Friday, November 11, 2016

Winner takes it all, loser takes the fall

The two-party winner-take-all nature of the american political system makes the stakes unnecessarily high. 

When a loss means you’re party is shut out of executive power entirely for four years, and it doesn’t matter whether you lose by only one vote, or get no votes at all, the stakes are high. The prospect of no power, no influence, no seat at the table, no agenda advanced, humiliation and ostracism amps up the pressure to win at all costs. 

This election demonstrated this so clearly.

The republican party was destroyed.

A week ago, the Republican party as we know it was destroyed. There were to be massive recriminations, soul searching, blame and finger pointing.  They were headed for final defeat once and for all. 

No wait, the democratic party was destroyed.

This week, the Democratic party was decimated. Its now lost, leaderless, with less power than they’ve ever had.  There needs to be recriminations, soul searching, blame and finger pointing. They have been devastatingly and overwhelmingly defeated.  They must figure out what went wrong. 

Wait, wait, pollsters, pundits and media credibility is also destroyed.
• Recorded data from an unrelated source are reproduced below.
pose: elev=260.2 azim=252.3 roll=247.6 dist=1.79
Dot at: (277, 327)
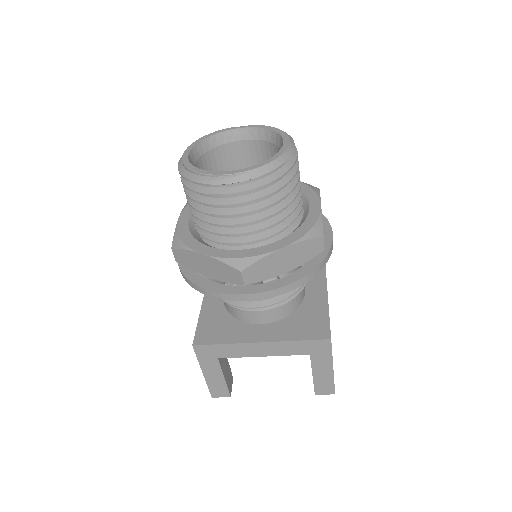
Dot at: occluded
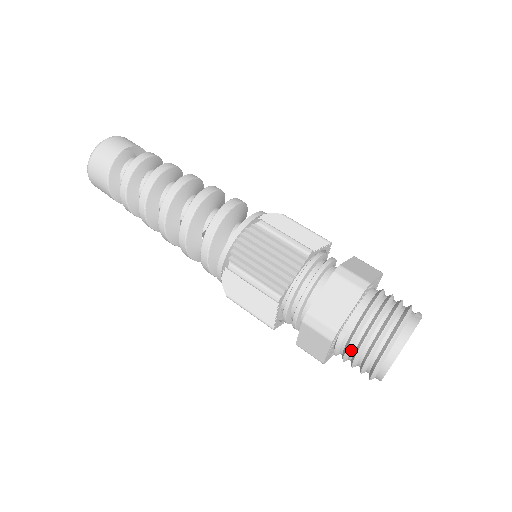
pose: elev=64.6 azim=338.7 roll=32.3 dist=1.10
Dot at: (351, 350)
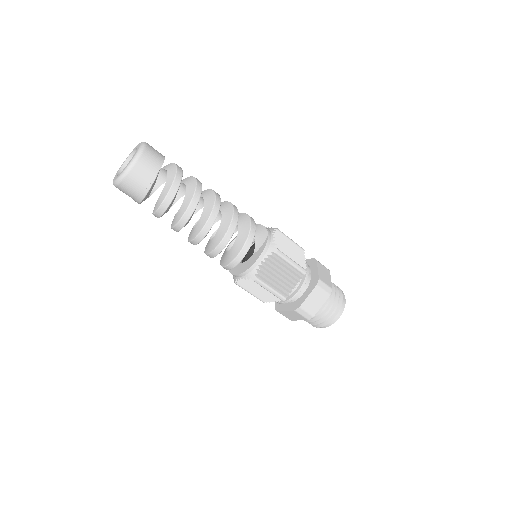
Dot at: (311, 318)
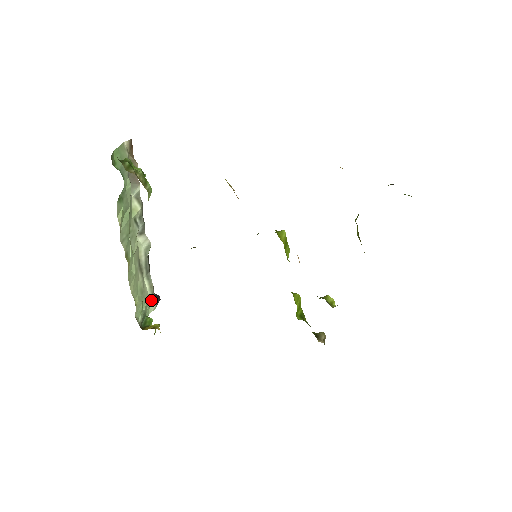
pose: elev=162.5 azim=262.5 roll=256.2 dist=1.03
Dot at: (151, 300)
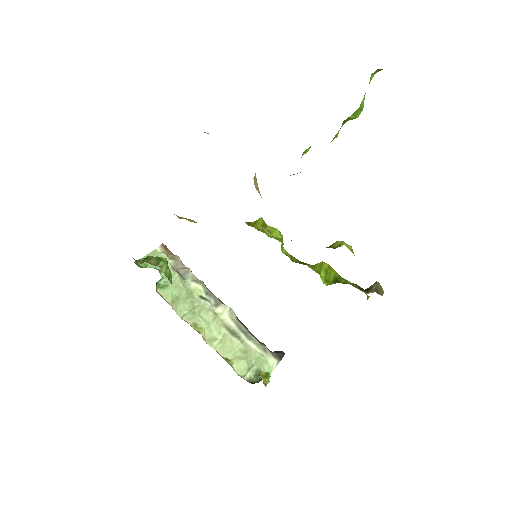
Dot at: (267, 357)
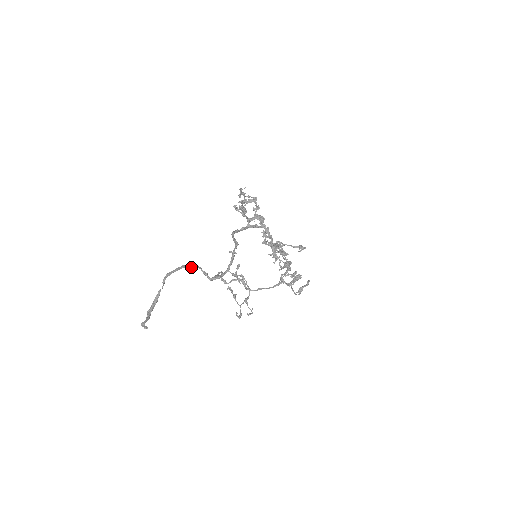
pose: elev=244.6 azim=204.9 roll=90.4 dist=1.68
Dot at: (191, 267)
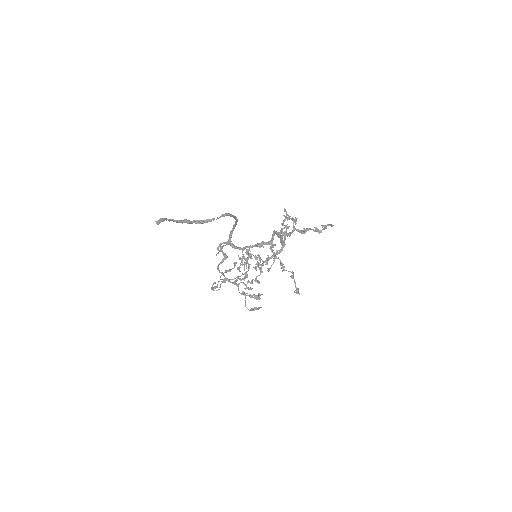
Dot at: (236, 223)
Not only did the Democratic party suffer a massive loss, but the pollsters and pundits were massively wrong too.  They too need to do some soul searching and self-reflecting.

None of that is true, except that it is

When I looked at the nearly completed election results it seems to tell a much different story.  Polls predicted a close Clinton victory, in both the popular vote and the electoral college.  And the result was an razor thin Clinton victory in the popular vote and significant electoral loss.  But if you look at the electoral loss just a bit more closely, it suggests that a 100,000 or so votes would have swung the electoral college.  So in reality she won a razor thin popular vote, and lost a razor thin electoral vote.   That’s essentially true of the senate majority as well.  The same amount of votes allocated just slightly differently and the democrats would have won both, but instead lost both.  Its conceivable that it could have come down to one ballot in one swing state that could have decided both the presidency and the senate majority. 

By the way aren’t all of those outcomes within the margin of error of every polling methodology.

Nevertheless, its winner take all, a one vote loss is just as bad as a blowout.  Instead of a Republican ‘destruction’ we saw instead a Democratic ‘destruction’.  We also had a polling error, so now everything we know about polling and science is wrong.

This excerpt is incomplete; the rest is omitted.